Birth of the Data Science Team at Exploristics

Birth of the Data Science Team at Exploristics

Birth of the Data Science Team at Exploristics 1040 800 Exploristics

By Exploristics CDSO, Kimberley Hacquoil

From the outset, Exploristics have embedded innovation into the fabric and culture of the company. Indeed, we invest more than one third of our revenue every year in research and development of new technology and statistical innovation.  This is evidenced by the unique tools and services that we offer.

One of these tools is our flagship product KerusCloud, a state-of-the-art simulation and analytics software package which generates realistic clinical study simulations in a virtual environment. It allows the simultaneous evaluation of multiple study parameters to give a better understanding of the complex interplay between factors that may affect study outcomes.  This allows the key drivers of study success to be pinpointed in silico so that the best design and analysis approach can be selected for real studies.

A question of data?

As we started to showcase KerusCloud to potential customers, a common question arose; “but where do you get your assumptions for the simulations?”. This is a very valid question and often the answer was, “multiple sources – wherever we can get reliable information to inform the clinical trial design”. But, being statisticians, this didn’t feel like it was a robust enough answer. It also identified an opportunity to do things better. From this, the Data Science team was born to build a more structured process and a toolset which would facilitate the exploitation of external datasets and provide an extensive overview of evidence within a disease area. We were successfully awarded two Innovate UK Smart Grants to turn the innovative ideas into a commercial reality.

So where do we get our assumptions from?

Exploristics utilise data from a large range of sources including, clinical trial data repositories and registries, disease registries, historical in-house clinical trials and registry data, open source data repositories, commercial clinical trials and -omics databases, as well as the scientific literature with support from NLP automated searches.

The Data Science team have built an evidence synthesis pipeline which contains data/information, tools and expertise to construct Clinical Trial Disease Models, which provide disease specific information including:

  • eligibility criteria
  • population subgroups
  • core endpoints (at baseline and across multiple timepoints)
  • variety of interventions, including standard of care

The Disease Models are the basis to inform more realistic clinical trial simulation using KerusCloud and to generate virtual cohorts and synthetic data. They are part of a broader ecosystem Exploristics is building to utilise information and evidence to better design and analyse clinical trials.

Growing to be so much more

The team acquired in-depth expertise in sifting through disparate data sources with their suite of in-house developed software tools that could extract key information to create disease specific data models for use in KerusCloud. From this the wider application of these skills and tools became apparent.

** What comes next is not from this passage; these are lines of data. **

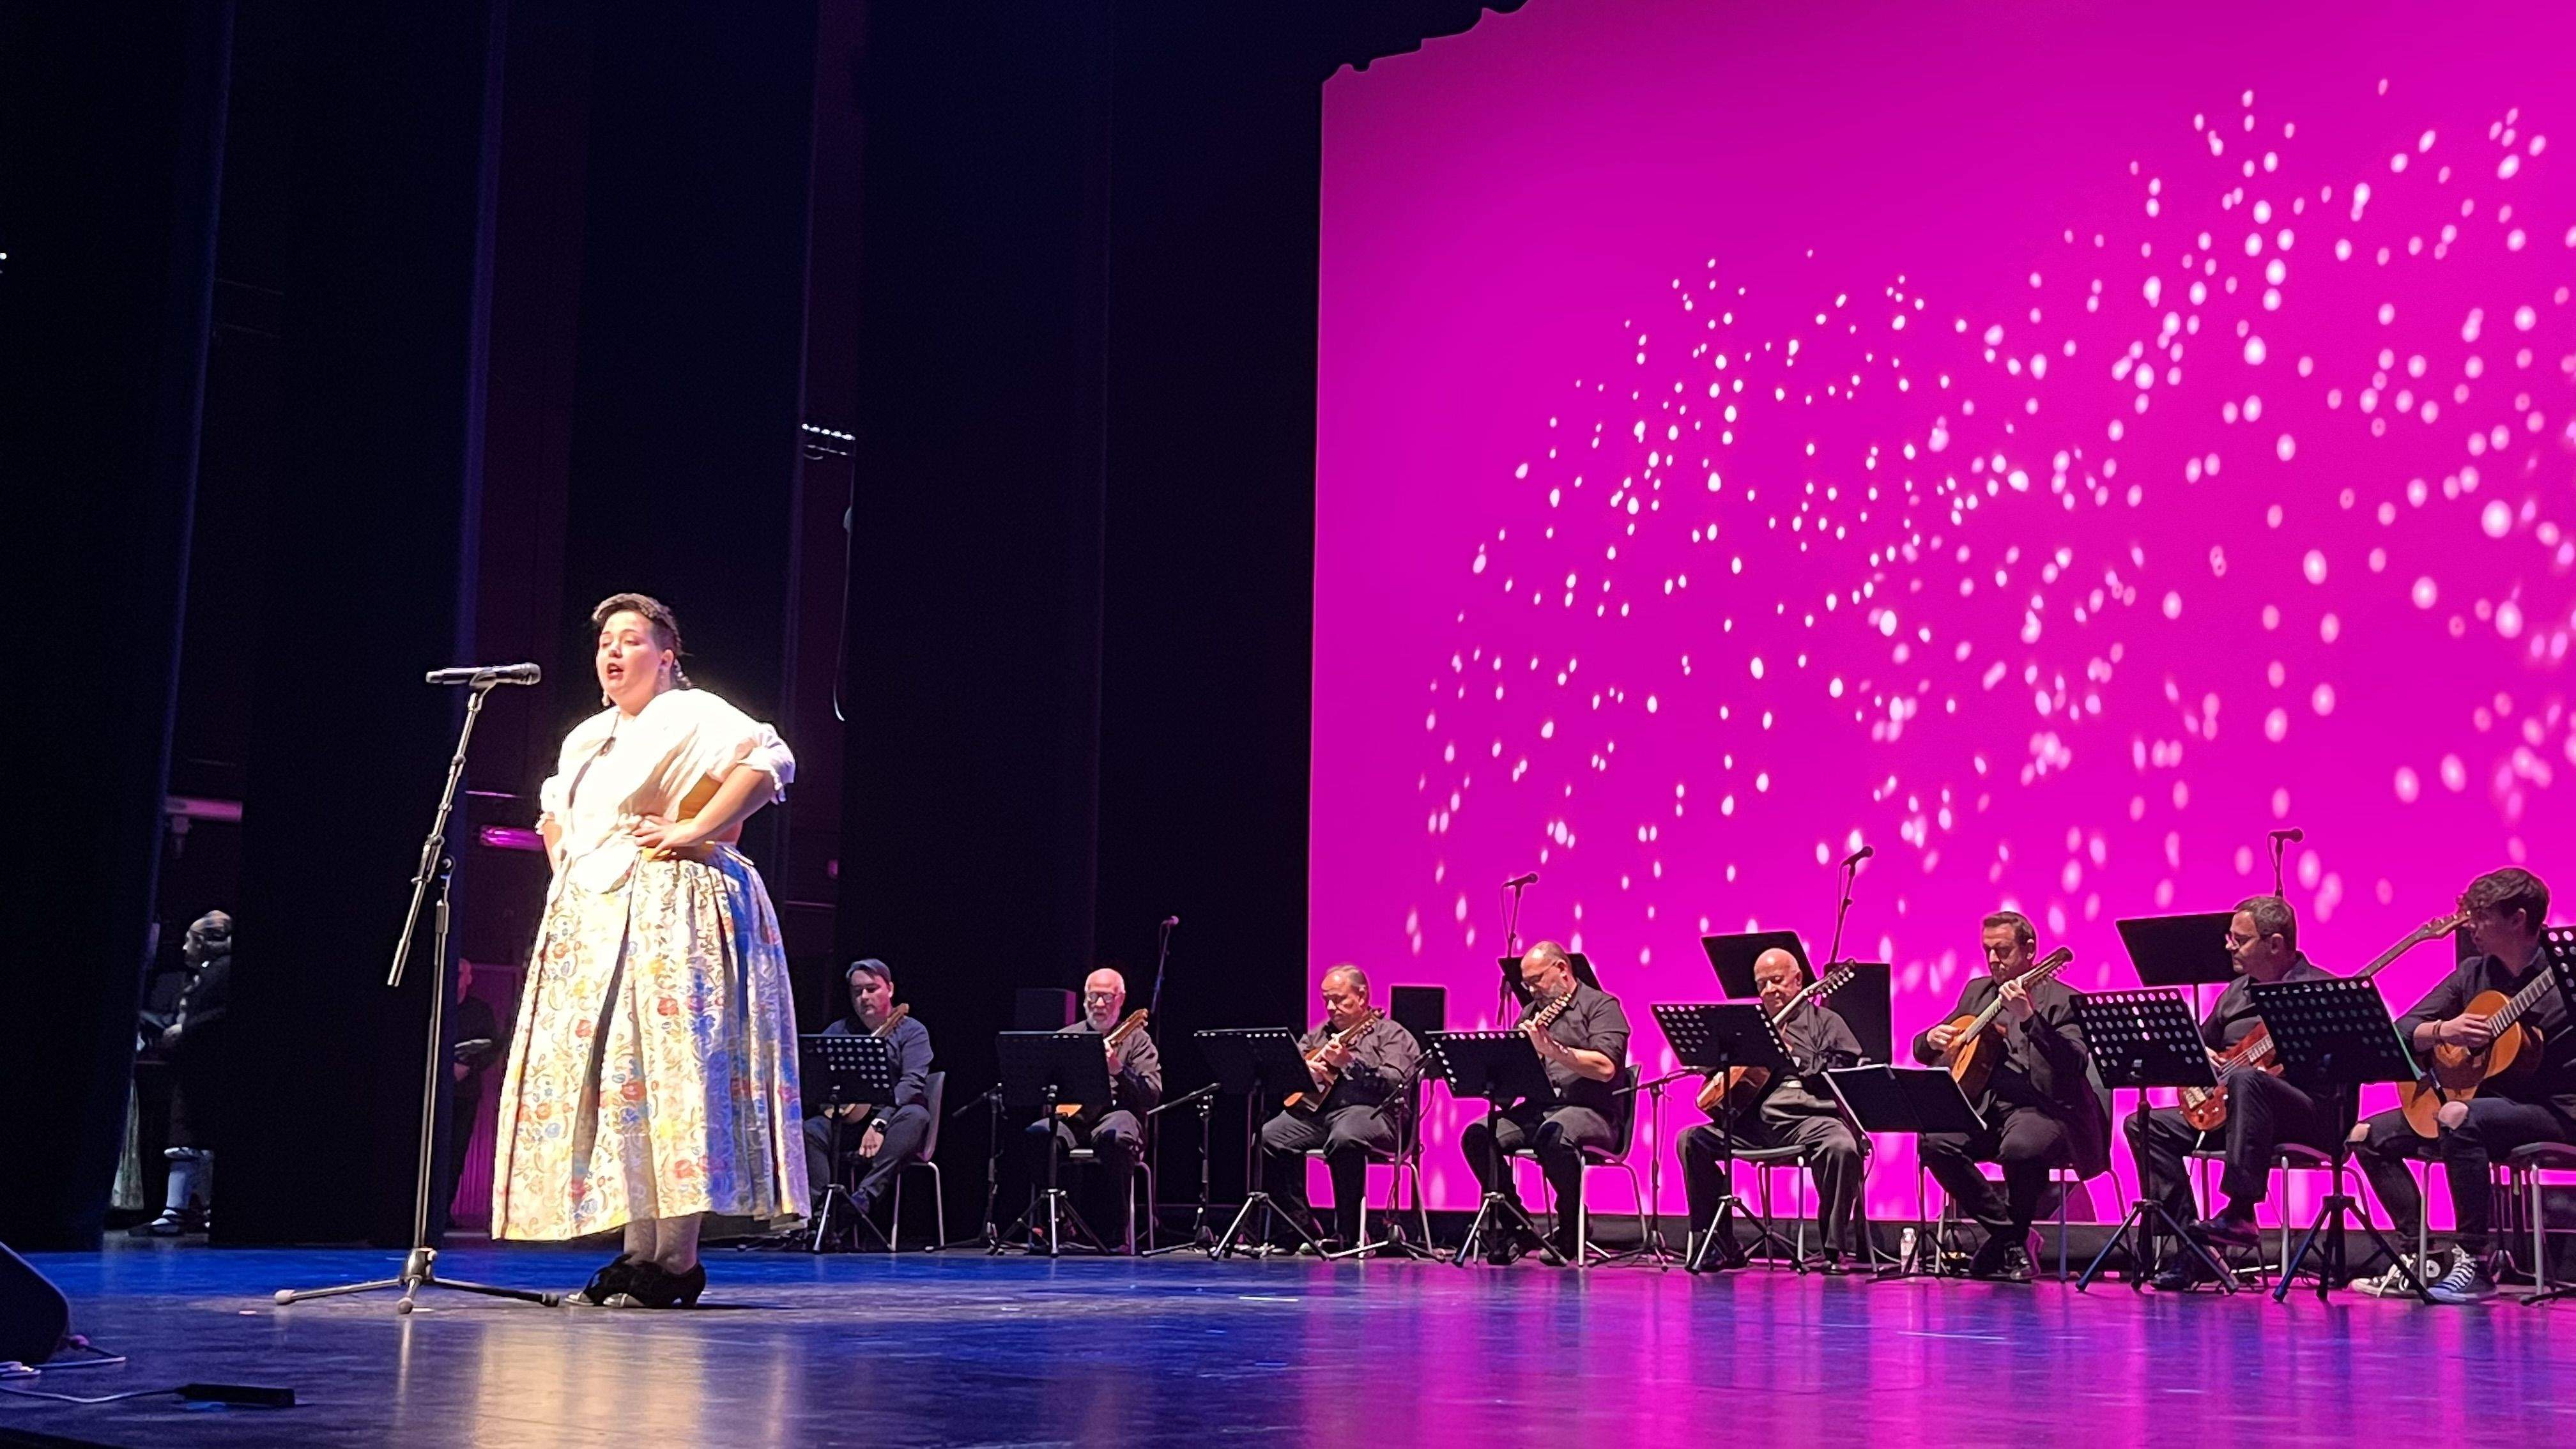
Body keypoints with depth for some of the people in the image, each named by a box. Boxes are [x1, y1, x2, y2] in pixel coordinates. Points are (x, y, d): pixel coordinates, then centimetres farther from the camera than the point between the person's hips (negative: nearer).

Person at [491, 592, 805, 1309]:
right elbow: (554, 812, 40)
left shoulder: (692, 715, -3)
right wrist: (564, 867, 20)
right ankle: (639, 1251, 5)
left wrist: (693, 829, -19)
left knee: (666, 1074, -14)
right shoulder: (587, 736, 22)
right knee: (605, 1077, 3)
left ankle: (677, 1258, -13)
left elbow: (771, 762, -20)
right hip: (591, 920, 9)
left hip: (671, 913, -9)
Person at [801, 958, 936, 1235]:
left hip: (892, 1121, -3)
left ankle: (865, 1196, -47)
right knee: (810, 1131, -25)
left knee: (915, 1116, -36)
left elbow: (913, 1082, -13)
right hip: (846, 1120, 3)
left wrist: (880, 1123, -26)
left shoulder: (911, 1031, 2)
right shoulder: (838, 1031, 15)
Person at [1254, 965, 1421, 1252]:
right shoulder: (1317, 1036, 27)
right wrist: (1305, 1070, -1)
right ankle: (1304, 1227, -15)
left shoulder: (1392, 1035, 8)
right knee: (1268, 1140, -22)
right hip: (1312, 1109, 5)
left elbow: (1394, 1083, -9)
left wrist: (1349, 1062, -18)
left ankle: (1347, 1233, -26)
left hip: (1367, 1111, -5)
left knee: (1344, 1139, -40)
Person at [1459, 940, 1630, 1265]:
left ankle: (1571, 1228, -16)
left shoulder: (1601, 1006, 2)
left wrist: (1553, 1049, -22)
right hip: (1535, 1108, 6)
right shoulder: (1531, 1012, 24)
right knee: (1477, 1135, -20)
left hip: (1587, 1109, -6)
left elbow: (1606, 1068, -14)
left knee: (1553, 1135, -39)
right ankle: (1515, 1228, -10)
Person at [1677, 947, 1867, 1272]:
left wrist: (1794, 1055, -8)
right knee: (1692, 1140, -13)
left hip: (1809, 1116, -4)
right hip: (1754, 1121, 5)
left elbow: (1845, 1071, -4)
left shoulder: (1824, 1021, 13)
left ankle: (1833, 1250, -20)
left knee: (1842, 1148, -35)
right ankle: (1722, 1247, -8)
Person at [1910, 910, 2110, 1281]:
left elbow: (2076, 1065, -17)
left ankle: (2012, 1240, -9)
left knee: (2021, 1147, -38)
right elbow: (1923, 1049, 27)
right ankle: (2007, 1233, -7)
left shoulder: (2061, 999, 0)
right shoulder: (1976, 990, 20)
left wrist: (2030, 1017, -29)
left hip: (2039, 1108, -6)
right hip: (1983, 1107, 6)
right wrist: (1931, 1040, 1)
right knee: (1935, 1142, -24)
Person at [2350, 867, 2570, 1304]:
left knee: (2458, 1118, -37)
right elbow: (2400, 1033, 6)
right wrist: (2442, 1031, -15)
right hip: (2485, 1100, 7)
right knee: (2367, 1135, -2)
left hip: (2553, 1112, -7)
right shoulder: (2473, 974, 7)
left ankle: (2476, 1264, -28)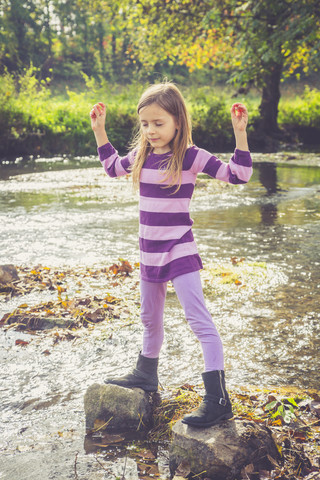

This powerful capability can be used to deliver a semi-automated pipeline of relevant data for customers seeking to answer more bespoke clinical questions.

The team can, for example, investigate specific endpoints across disease areas and within pathologies, such as exploratory biomarkers, to help trial design reflect aspects of treatment mechanism, and treatment potential, regardless of disease area.  The pipeline of current and emerging clinical information provided by our team can also be used to deliver pertinent data insights to help support decisions, clarifying expectations regarding clinical trial endpoints or trial outcomes and providing systematic reviews and evidence dossiers for regulatory interactions.

The Data Science team continues to expand and grow, and they are now a critical part of the offering at Exploristics to integrate the existing and emerging knowledge and data sources into study simulations. They provide the foundations for robust evidence synthesis and are key to the success of better-informed clinical trial design through in silico simulations.